何か、つられて前の人も泣きが激しくなった気がしてちょっと可笑しくなった。



夜、西麻布のレッドシューズにまだ4人が生きているか確認しに行った。



店に入った瞬間、メンバーの中で一番アホと言われているクレイバーなアイツと抱き合った。
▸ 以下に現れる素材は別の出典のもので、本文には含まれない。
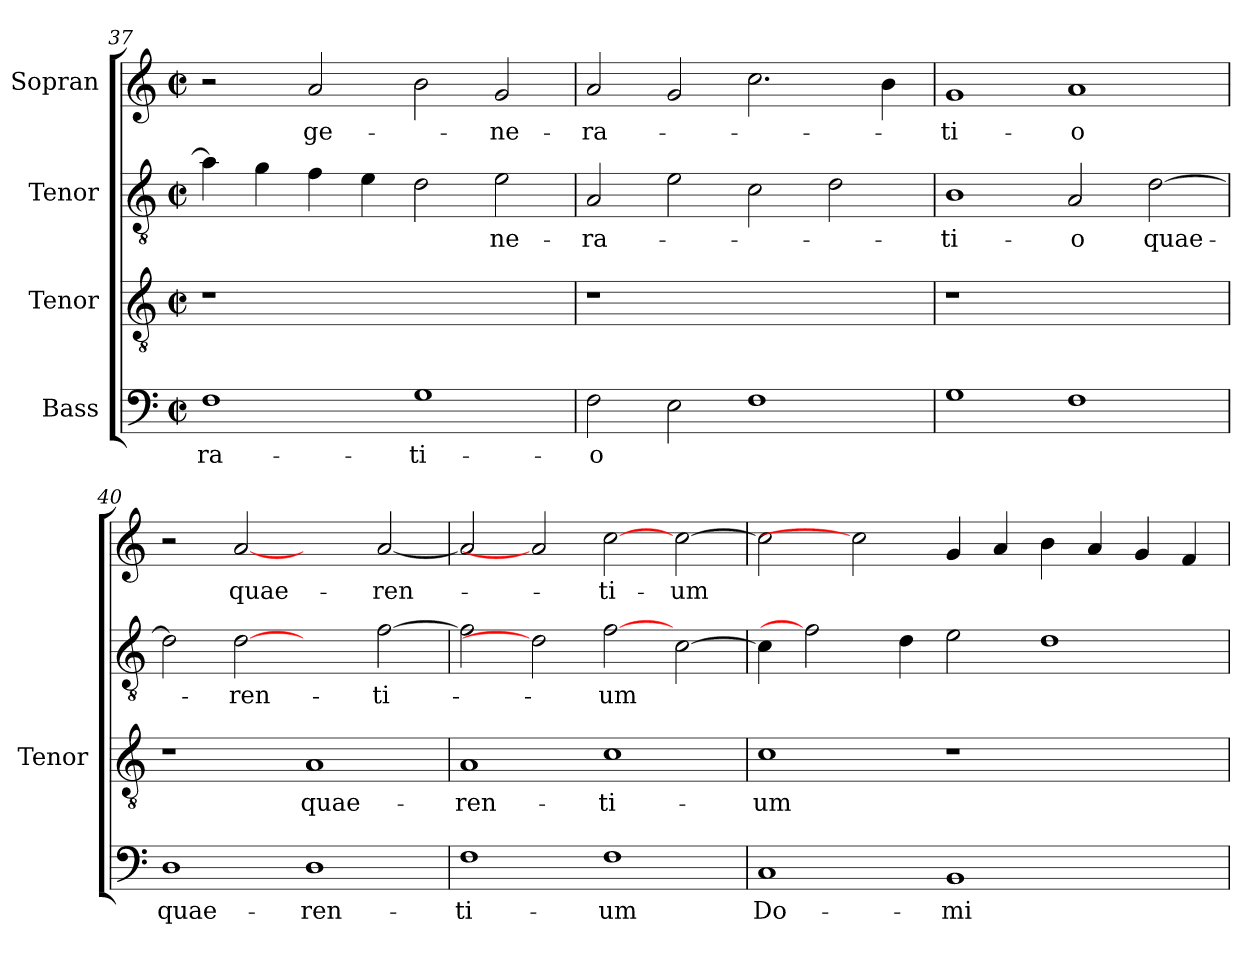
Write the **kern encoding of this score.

すかさず、俺の中で永遠に19才の口下手っぽい天才ベーシストが左に来てくれた。



一瞬で西麻布のそこは「とうほう」に変わった。



そう、俺達が集まればね、いつだってあの頃と同じ空気が生まれるんだぜ!!いいだろ。



熱狂的阪神ファンのヤツはまだ明大前にいると大笑いしあった。



「レピッシュはもう俺のバンドだと思ってる」



何故か、こんな傲慢な事を3人に伝えたくて仕方なかった。



それは俺達がライブハウスで知り合ったんじゃないから。

あの汚ねえ校舎の地下で知り合ったから。

まだ夢さえ始まってなかったから。




現ちゃん、また「とうほう」で8時位までダラダラしようぜ!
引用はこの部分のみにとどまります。